Skip to content

Official Repo Comparison

This page provides a concrete comparison between:

  • Official Meta-Harness reference implementation: stanford-iris-lab/meta-harness
  • This repository: SuperagenticAI/metaharness

Use this as a decision guide for demos, internal alignment, and integration planning.

Scope And Intent

Official repository (stanford-iris-lab/meta-harness):

  • Canonical research reference for the paper implementation.
  • Designed to replicate paper experiments and bootstrap brand-new domains.
  • Emphasizes domain onboarding and research workflow structure.

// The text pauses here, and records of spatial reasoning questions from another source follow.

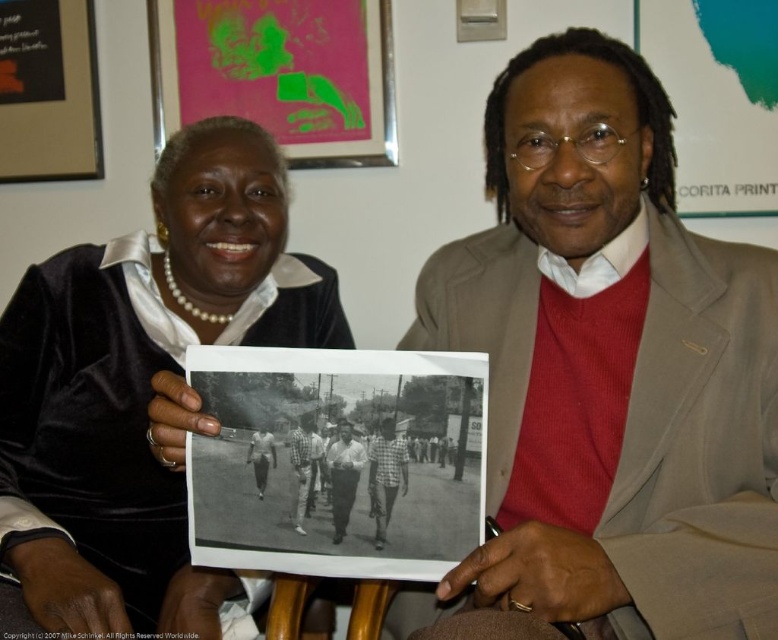
You are a photographer trying to capture a detailed shot of the velvet black dress at center and the plaid shirt at center in the photograph they are holding. Since the dress is taller than the plaid shirt, where should you focus your camera to ensure both are in frame?

Since the velvet black dress at center is taller than the plaid shirt at center, you should focus your camera on the upper part of the photograph to capture the full height of the velvet black dress at center while still including the plaid shirt at center below it.

You are a photographer trying to capture a closeup of the checkered fabric shirt at center and the white cotton shirt at center in the image. Since the shirts are at the same central position, which one would appear larger in the photo?

The checkered fabric shirt at center would appear larger in the photo because its width surpasses that of the white cotton shirt at center.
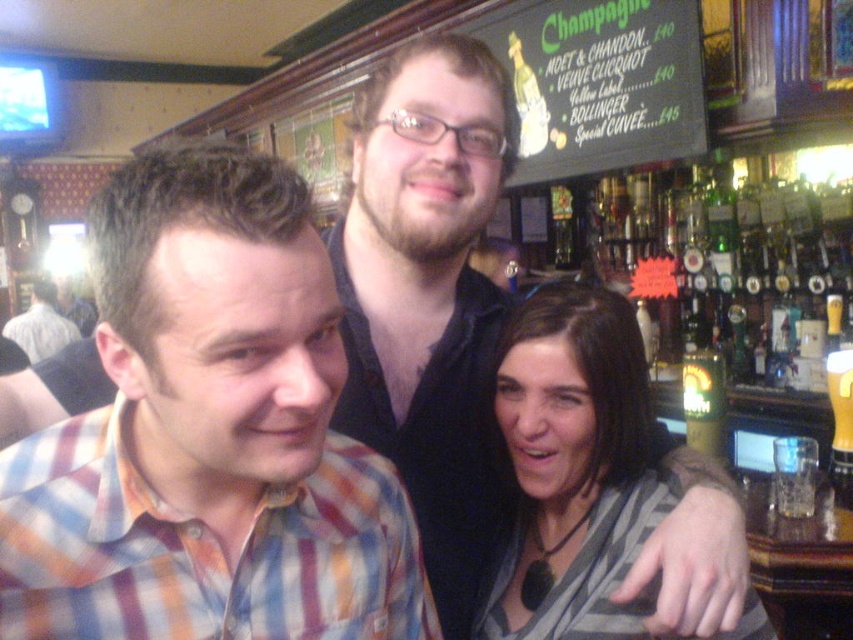
Question: Which object is closer to the camera taking this photo?

Choices:
 (A) multicolored plaid shirt at center
 (B) green glass bottle at upper right
 (C) plaid shirt at center

Answer: (A)

Question: Which object is farther from the camera taking this photo?

Choices:
 (A) multicolored plaid shirt at center
 (B) green glass bottle at upper right
 (C) gray striped scarf at center
 (D) plaid shirt at center

Answer: (D)

Question: Can you confirm if green glass bottle at upper right is bigger than translucent glass mug at upper right?

Choices:
 (A) no
 (B) yes

Answer: (B)

Question: Is multicolored plaid shirt at center positioned before green glass bottle at upper right?

Choices:
 (A) yes
 (B) no

Answer: (A)

Question: Among these points, which one is nearest to the camera?

Choices:
 (A) (51, 349)
 (B) (631, 310)
 (C) (711, 385)

Answer: (B)

Question: Does multicolored plaid shirt at center appear on the right side of green glass bottle at upper right?

Choices:
 (A) no
 (B) yes

Answer: (A)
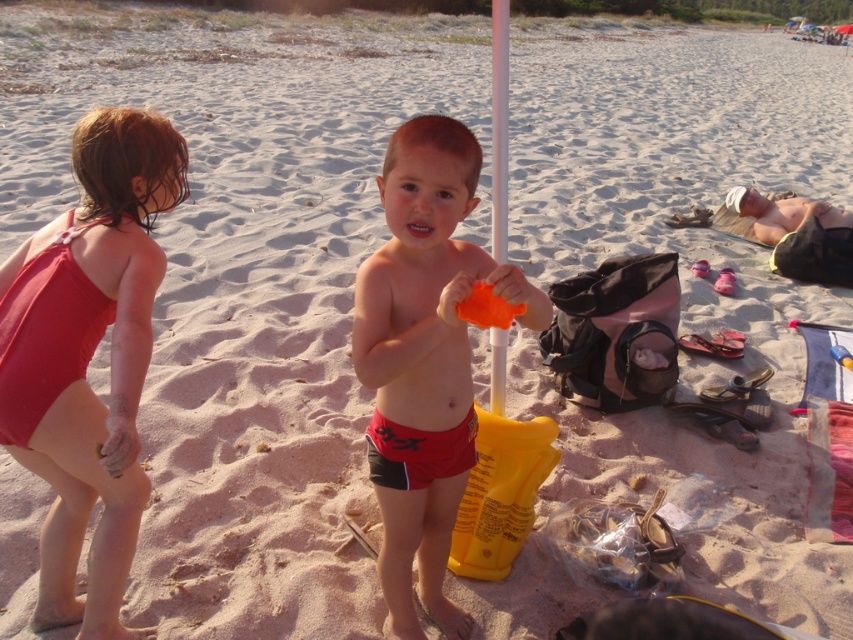
You are a parent at the beach and need to choose between two items to give to your child. The items are the matte red swimsuit at left and the matte red shorts at center. Which item is taller?

The matte red swimsuit at left is much taller than the matte red shorts at center.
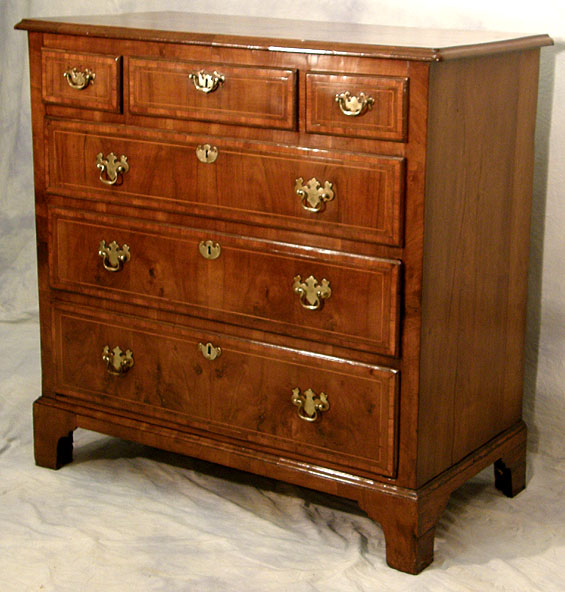
Find the location of `top drawer`. top drawer is located at coordinates (224, 88).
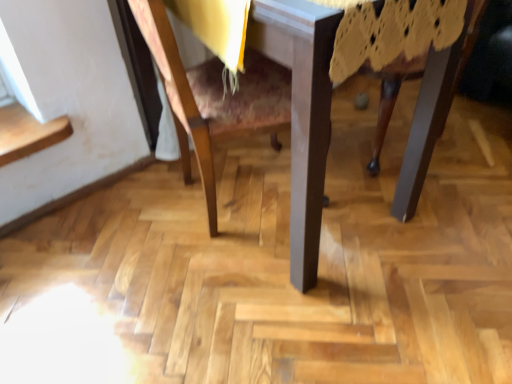
The width and height of the screenshot is (512, 384). I want to click on vacant space situated on the left part of wooden table at center, so click(97, 243).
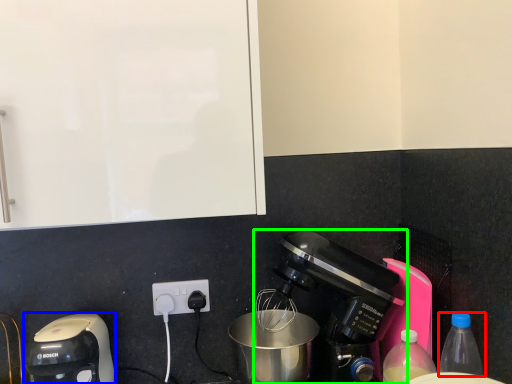
Question: Estimate the real-world distances between objects in this image. Which object is farther from bottle (highlighted by a red box), coffee maker (highlighted by a blue box) or coffee maker (highlighted by a green box)?

Choices:
 (A) coffee maker
 (B) coffee maker

Answer: (A)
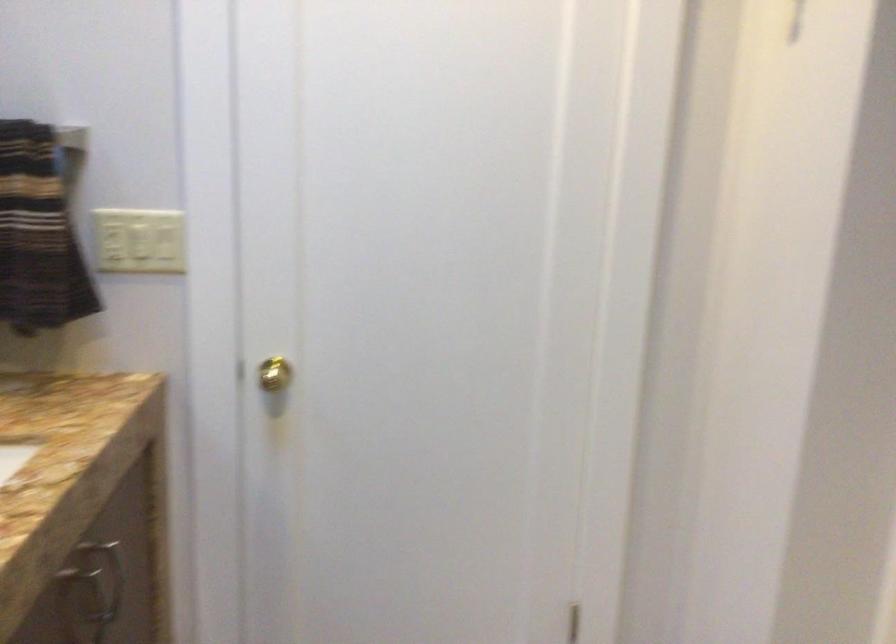
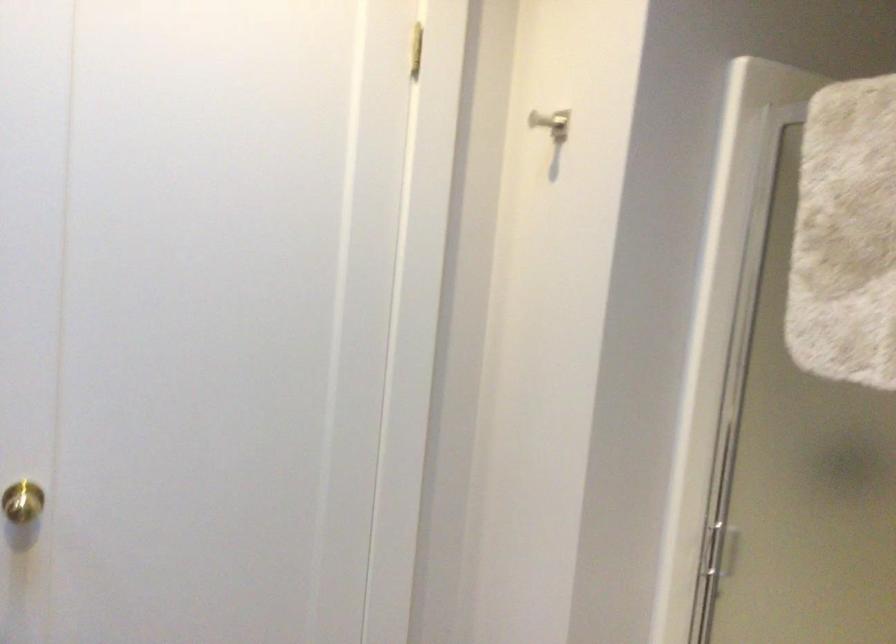
Question: Which direction would the cameraman need to move to produce the second image? Reply with the corresponding letter.

Choices:
 (A) Left
 (B) Right
 (C) Forward
 (D) Backward

Answer: (A)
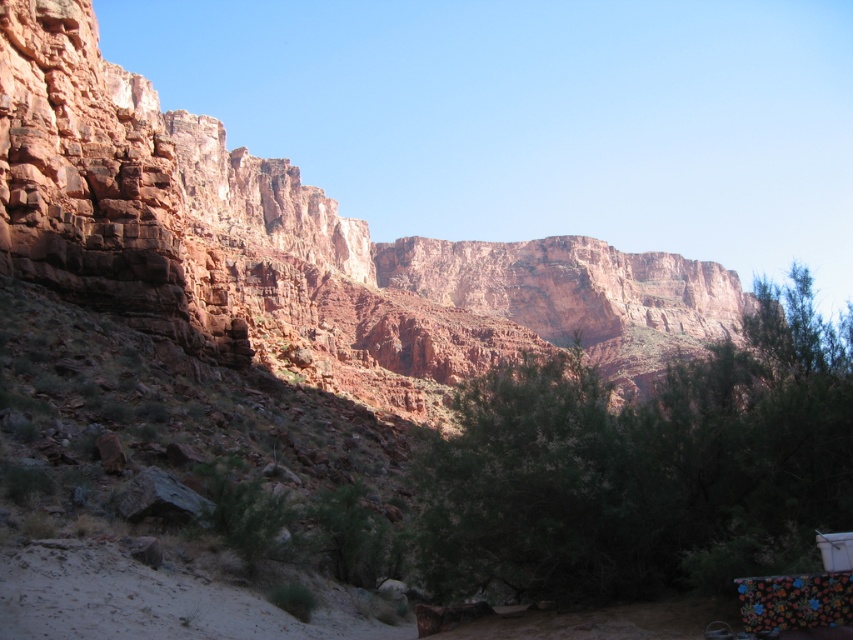
Is rustic rock formation at upper left below green leafy tree at center?

Actually, rustic rock formation at upper left is above green leafy tree at center.

What do you see at coordinates (297, 248) in the screenshot? Image resolution: width=853 pixels, height=640 pixels. I see `rustic rock formation at upper left` at bounding box center [297, 248].

Identify the location of rustic rock formation at upper left. This screenshot has width=853, height=640. (297, 248).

This repository (SuperagenticAI/metaharness):

  • Production-oriented Python package and CLI for agentic coding harness optimization.
  • Emphasizes repeatable runs, artifact storage, and operational tooling.
  • Focuses on coding-tool style domains with deterministic checks and inspectable ledgers.

Feature-Level Differences

Domain onboarding:

  • Official: onboarding-first flow (ONBOARDING.md + domain planning).
  • This repo: now supports official-style onboarding generation via metaharness onboard.

Optimization loop shape:

  • Official: research-oriented domain loops and paper example flows.
  • This repo: library-grade optimization engine with stable CLI workflows and run folders.

Evaluation stages:

  • Official: explicit split between search-time and held-out test-time evaluation patterns.
  • This repo: implemented split evaluation (search_result.json and optional test_result.json) through adapter hooks.

Candidate search policy:

  • Official: supports richer search patterns in research flows.
  • This repo: supports hill-climb and frontier modes, batch proposals, and single or pareto selection policy.

Telemetry and experiment analysis:

  • Official: paper/reference-grade analysis in example stacks.
  • This repo: operational telemetry in candidate records and CLI exports (inspect, ledger, summarize, compare, experiment).

Provider orientation:

  • Official: default proposer flow centered around its reference setup.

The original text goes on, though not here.